L’idée de transférer les populations palestiniennes de Palestine était d’ailleurs déjà contenue dans l’oeuvre de Herzl, théoricien du sionisme : « Nous essaierons de faire passer la frontière à la population sans le sou en lui procurant un emploi dans les pays de transit, tout en lui refusant tout emploi dans notre propre pays… l’expropriation et le déplacement des pauvres doivent être effectués avec discrétion et circonspection »1. Yosef Weitz, tristement connu sous le nom de l’architecte du transfert, a présidé, avant et pendant la Nakba, le Comité des transferts, qui était chargé d’organiser l’expulsion des palestinien·nes.

Dans ses cahiers rédigés dans les années 40, il développait son plan : « La seule solution est une Terre d’Israël dépourvue d’Arabes. Il n’y a pas de place pour le compromis. Ils doivent tous être déplacés. Pas un seul village, pas une seule tribu ne peut rester. Ce n’est que par ce transfert des Arabes vivant sur la Terre d’Israël que viendra la rédemption »1.

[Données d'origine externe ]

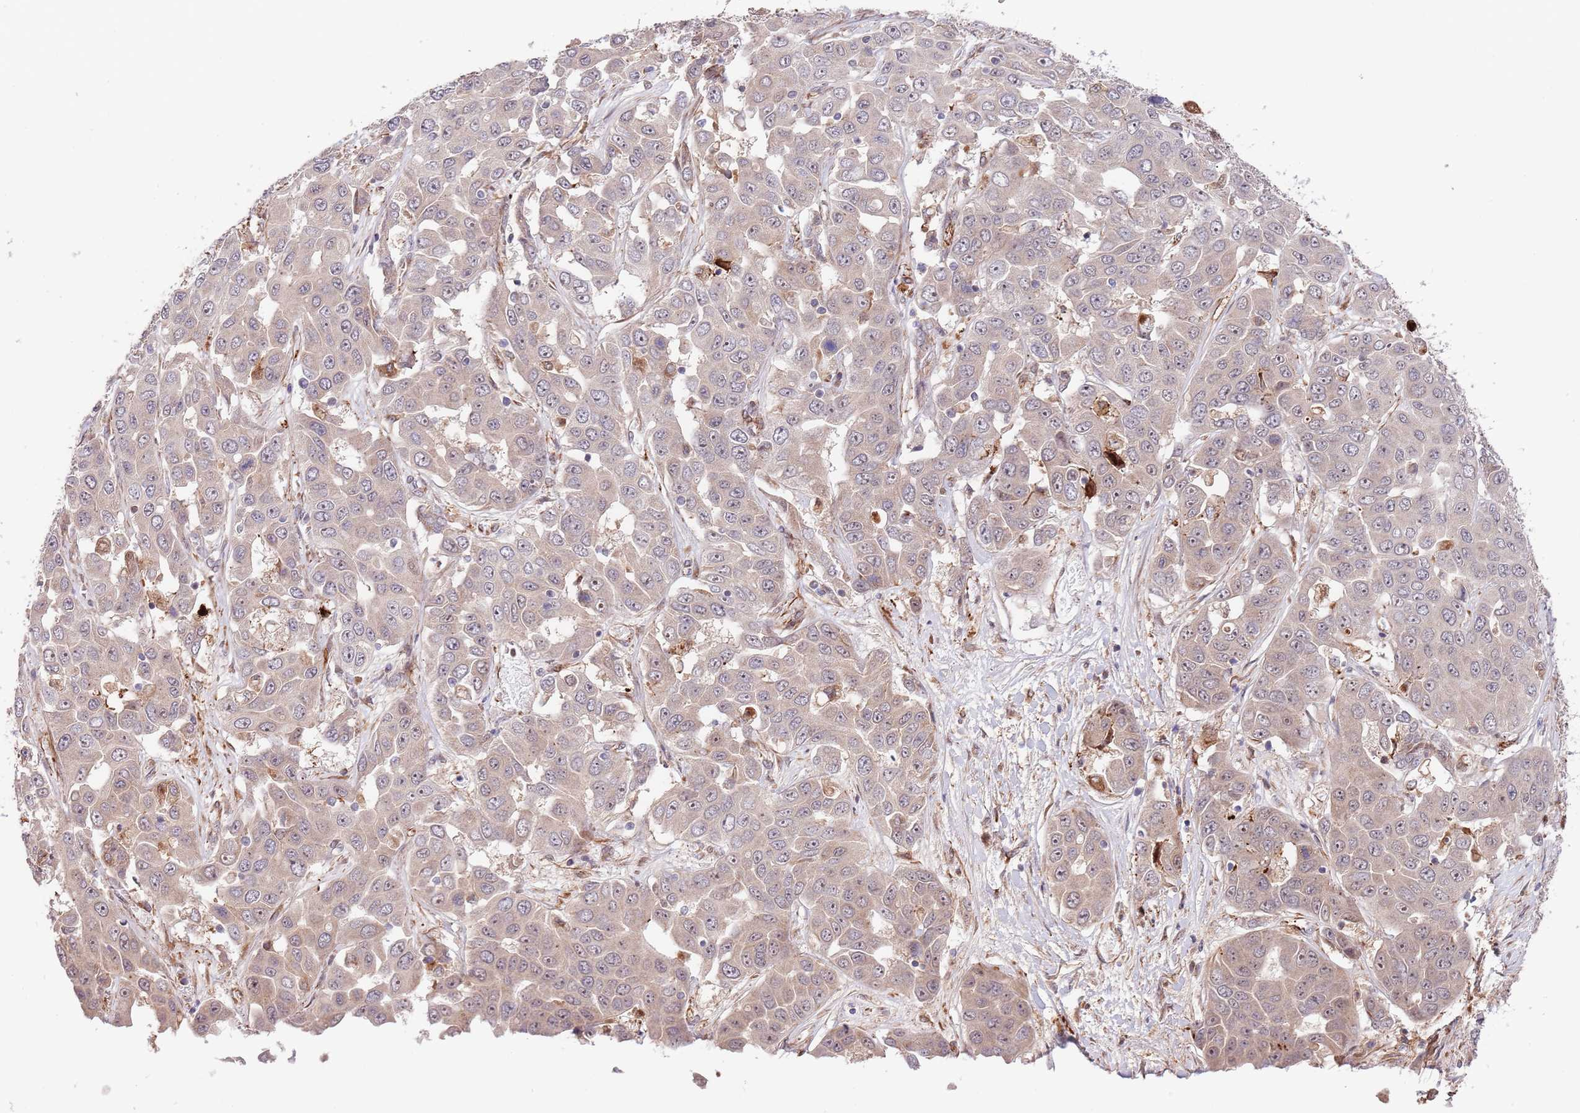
{"staining": {"intensity": "weak", "quantity": "25%-75%", "location": "cytoplasmic/membranous"}, "tissue": "liver cancer", "cell_type": "Tumor cells", "image_type": "cancer", "snomed": [{"axis": "morphology", "description": "Cholangiocarcinoma"}, {"axis": "topography", "description": "Liver"}], "caption": "Liver cancer stained with DAB immunohistochemistry (IHC) exhibits low levels of weak cytoplasmic/membranous staining in about 25%-75% of tumor cells.", "gene": "NEK3", "patient": {"sex": "female", "age": 52}}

Cette guerre coloniale se conclura en 1949 sur une défaite des armées arabes, qui marque l’exode forcé et planifié par les milices sionistes de près de 800 000 palestinien·nes, soit 4/5 de la population palestinienne. Cet exode forcé est nommé « Nakba », littéralement « la grande catastrophe ».

A la suite de cette guerre, l’Egypte va administrer Gaza, tandis que la Jordanie administrera la Cisjordanie et Jérusalem. Dès 1949, l’Etat sioniste occupera 78% du territoire de la Palestine historique, c’est-à-dire bien plus que ce qui avait été proposé dans le plan de partage de l’ONU, plan de partage déjà rejeté par le peuple palestinien et les Etats arabes.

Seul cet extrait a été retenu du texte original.